In the histogram, the value in the number_in_bin column for queries whose top is greater than 2616055 is zero until top reaches 14160950, where the number_in_bin becomes 3. These three queries are outliers and can be controlled with an ESTIMATEDSQLCOST threshold set to trigger if the estimated cost of a query exceeds 10 million timerons which you can use to prevent such activities from executing and to monitor them more closely.

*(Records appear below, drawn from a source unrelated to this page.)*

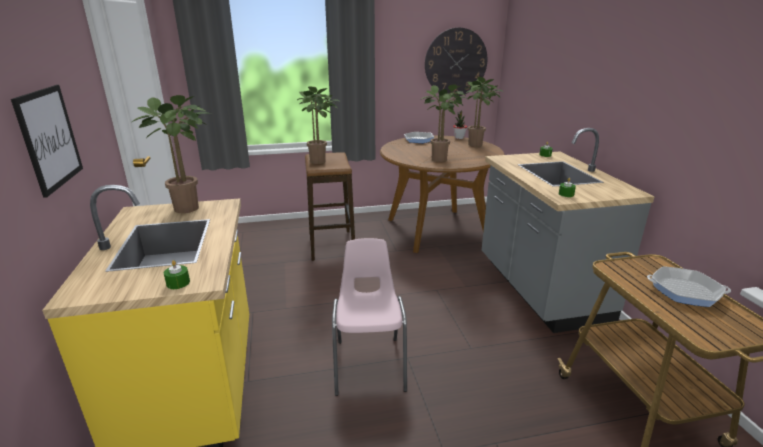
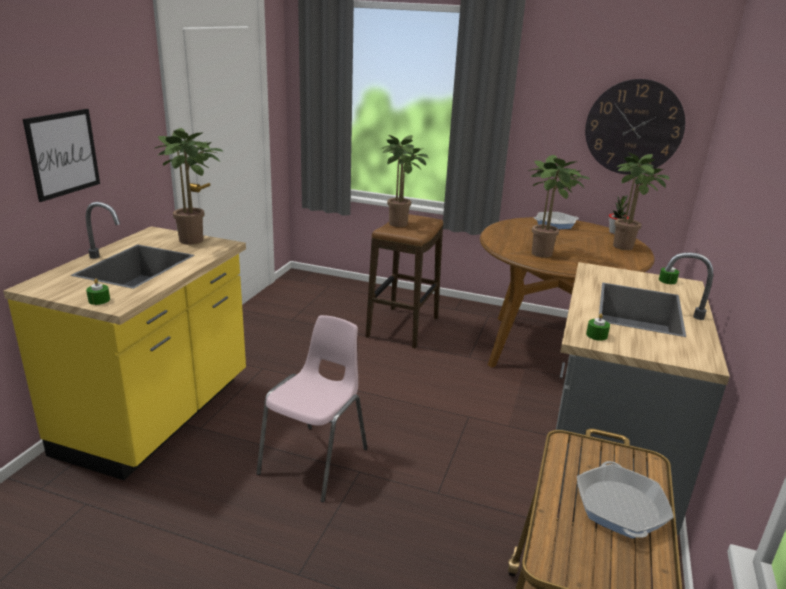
camera: 30 degrees right, 0 degrees up
(685, 291) = (620, 507): frying pan -> frying pan turned 45 degrees clockwise

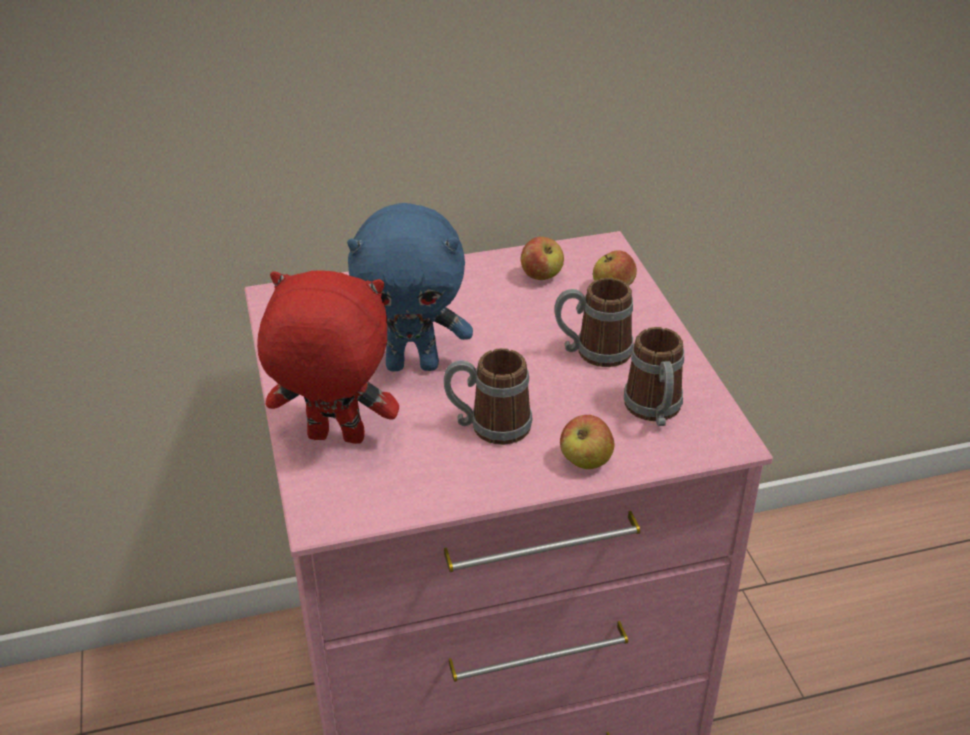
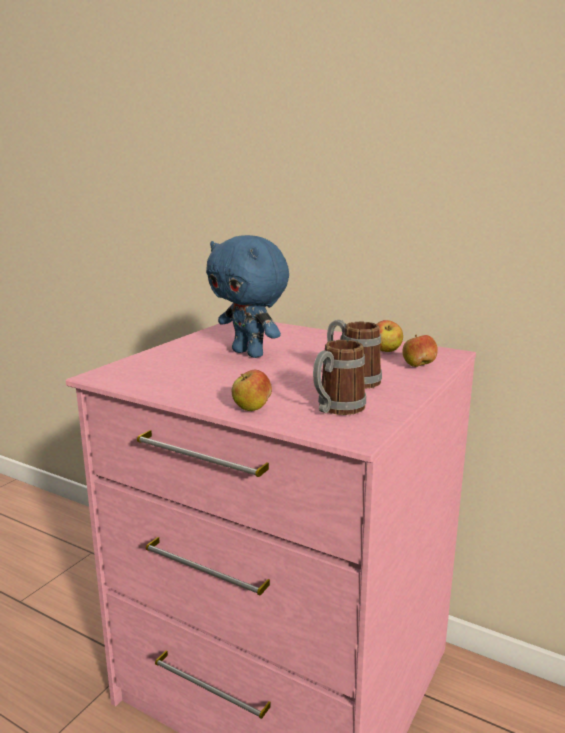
camera: 45 degrees right, 20 degrees down
(334, 439) = (161, 360): red plush toy -> none
(489, 426) = (234, 380): mug -> none

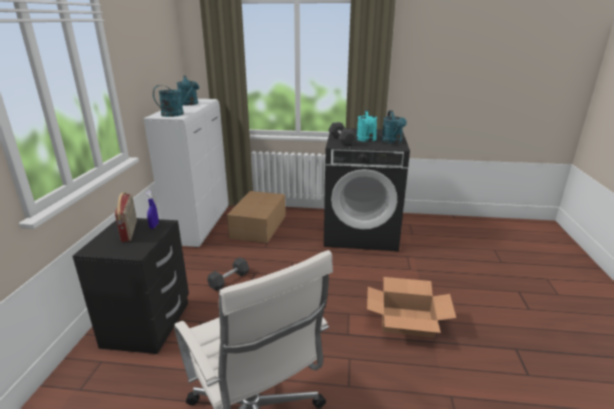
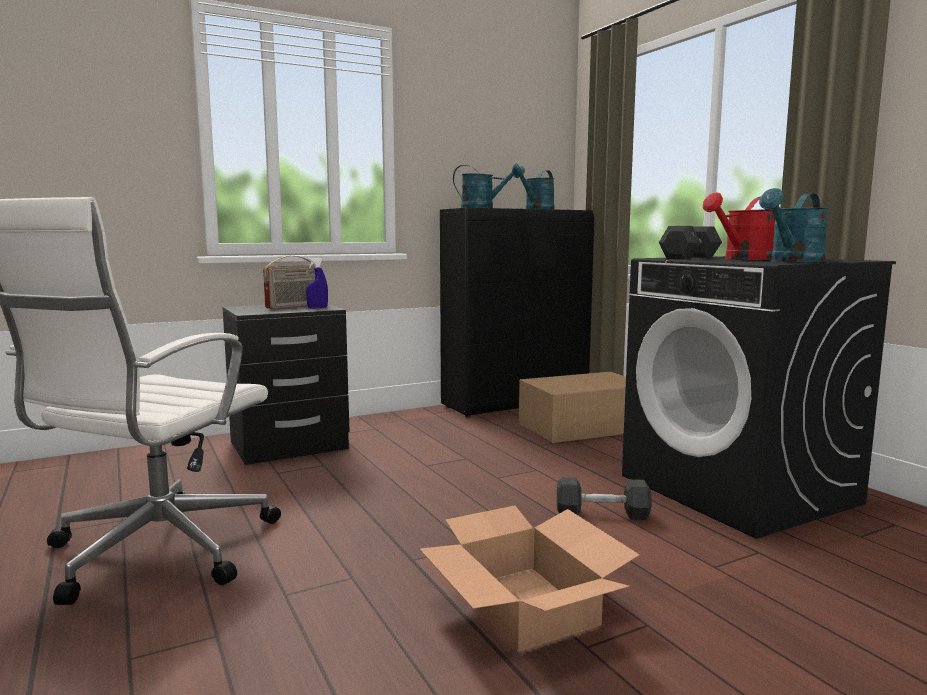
camera: 55 degrees right, 15 degrees down
(200, 225) = (517, 403): white cabinet -> black cabinet
(229, 280) = (426, 451): grey dumbbell -> grey dumbbell (602, 514)
(366, 140) = (743, 259): turquoise watering can -> red watering can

Example: Using the threshold violations event monitor: To control activities of a certain estimated cost, you want to define an ESTIMATEDSQLCOST threshold on your workload that applies only to that subset of your total workload exceeding a certain estimated cost. Having looked at the estimated cost histogram, you determined that activities with an estimated cost in the range of 0 to under 3 million timerons occur frequently and that activities with an estimated cost over 10 million timerons occur rarely (perhaps only a few times a day and perhaps always due to some flaw in the query, such as the use of a Cartesian join).

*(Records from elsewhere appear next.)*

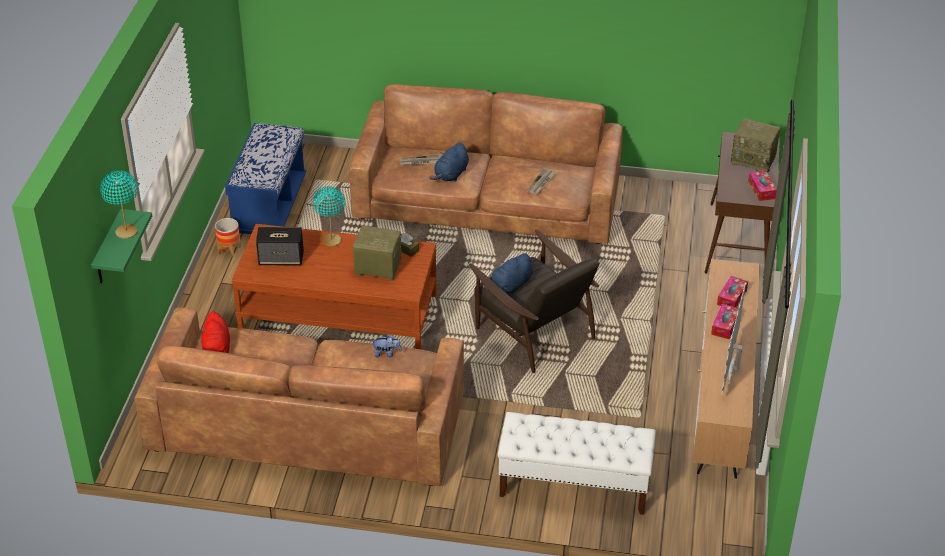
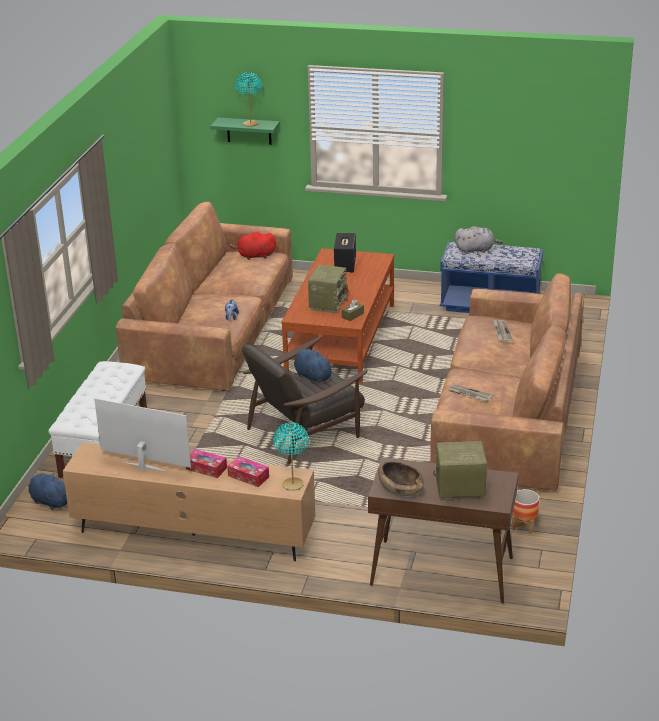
camera: 95 degrees right, 10 degrees down
(229, 250) = (428, 291): planter -> planter (524, 526)
(258, 163) = (476, 250): none -> grey plush toy
(331, 240) = (368, 284): turquoise table lamp -> turquoise table lamp (292, 485)
(451, 175) = (482, 348): blue plush toy -> blue plush toy (50, 501)
(754, 160) = (459, 489): radio -> radio turned 60 degrees clockwise
(761, 190) = (401, 488): tissue box -> brown bowl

To verify that a threshold of 10 million timerons is effective in stopping those few activities a day that should not be allowed to run, you can create and activate a threshold event monitor:

CREATE THRESHOLD TH1
  FOR DATABASE ACTIVITIES
  ENFORCEMENT DATABASE
  WHEN ESTIMATEDSQLCOST > 10000000
  STOP EXECUTION

CREATE EVENT MONITOR DB2THRESHOLDVIOLATIONS
  FOR THRESHOLD VIOLATIONS
  WRITE TO TABLE

SET EVENT MONITOR DB2THRESHOLDVIOLATIONS STATE 1

After the end of the day, you can see what threshold violations occurred by querying the threshold violations table:

SELECT THRESHOLDID,
       SUBSTR(THRESHOLD_PREDICATE, 1, 20) PREDICATE,
       TIME_OF_VIOLATION,
       THRESHOLD_MAXVALUE,
       THRESHOLD_ACTION
FROM THRESHOLDVIOLATIONS_DB2THRESHOLDVIOLATIONS
ORDER BY TIME_OF_VIOLATION, THRESHOLDID
THRESHOLDID PREDICATE            TIME_OF_VIOLATION          THRESHOLD_MAXVALUE   THRESHOLD_ACTION
----------- -------------------- -------------------------- -------------------- ----------------
          1 EstimatedSQLCost     2008-09-02-22.39.10.000000             10000000 Stop

  1 record(s) selected.

Example: Using the activity event monitor

The previous example showed how you can collect threshold information in an event monitor table to confirm that activities with a large estimated cost are being prevented from executing by a threshold. After seeing these threshold violations, you want to determine what the SQL statement texts producing these large queries are, so that you can use the explain facility to determine if an index is needed on the tables being queried.

Collecting this additional information requires creating and activating an activity event monitor and altering the threshold to turn on activity collection with details:

CREATE EVENT MONITOR DB2ACTIVITIES
  FOR ACTIVITIES WRITE TO TABLE

SET EVENT MONITOR DB2ACTIVITIES STATE 1

ALTER THRESHOLD TH1
  WHEN EXCEEDED
  COLLECT ACTIVITY DATA WITH DETAILS 

When you query the threshold violations table again after another business day has passed, you can perform a join with the ACTIVITYSTMT_DB2ACTIVITIES table to see the SQL statement text of any activity that violated the threshold:

SELECT THRESHOLDID,
       SUBSTR(THRESHOLD_PREDICATE, 1, 20) PREDICATE,
       TIME_OF_VIOLATION,
       SUBSTR(STMT_TEXT,1,70) STMT_TEXT
FROM THRESHOLDVIOLATIONS_DB2THRESHOLDVIOLATIONS TV,
     ACTIVITYSTMT_DB2ACTIVITIES A
WHERE TV.APPL_ID = A.APPL_ID
  AND TV.UOW_ID = A.UOW_ID
  AND TV.ACTIVITY_ID = A.ACTIVITY_ID
THRESHOLDID PREDICATE            TIME_OF_VIOLATION          STMT_TEXT
----------- -------------------- -------------------------- ----------------------------------------------------------------------
          1 EstimatedSQLCost     2008-09-02-23.04.49.000000 select count(*) from syscat.tables,syscat.tables,syscat.tables

  1 record(s) selected.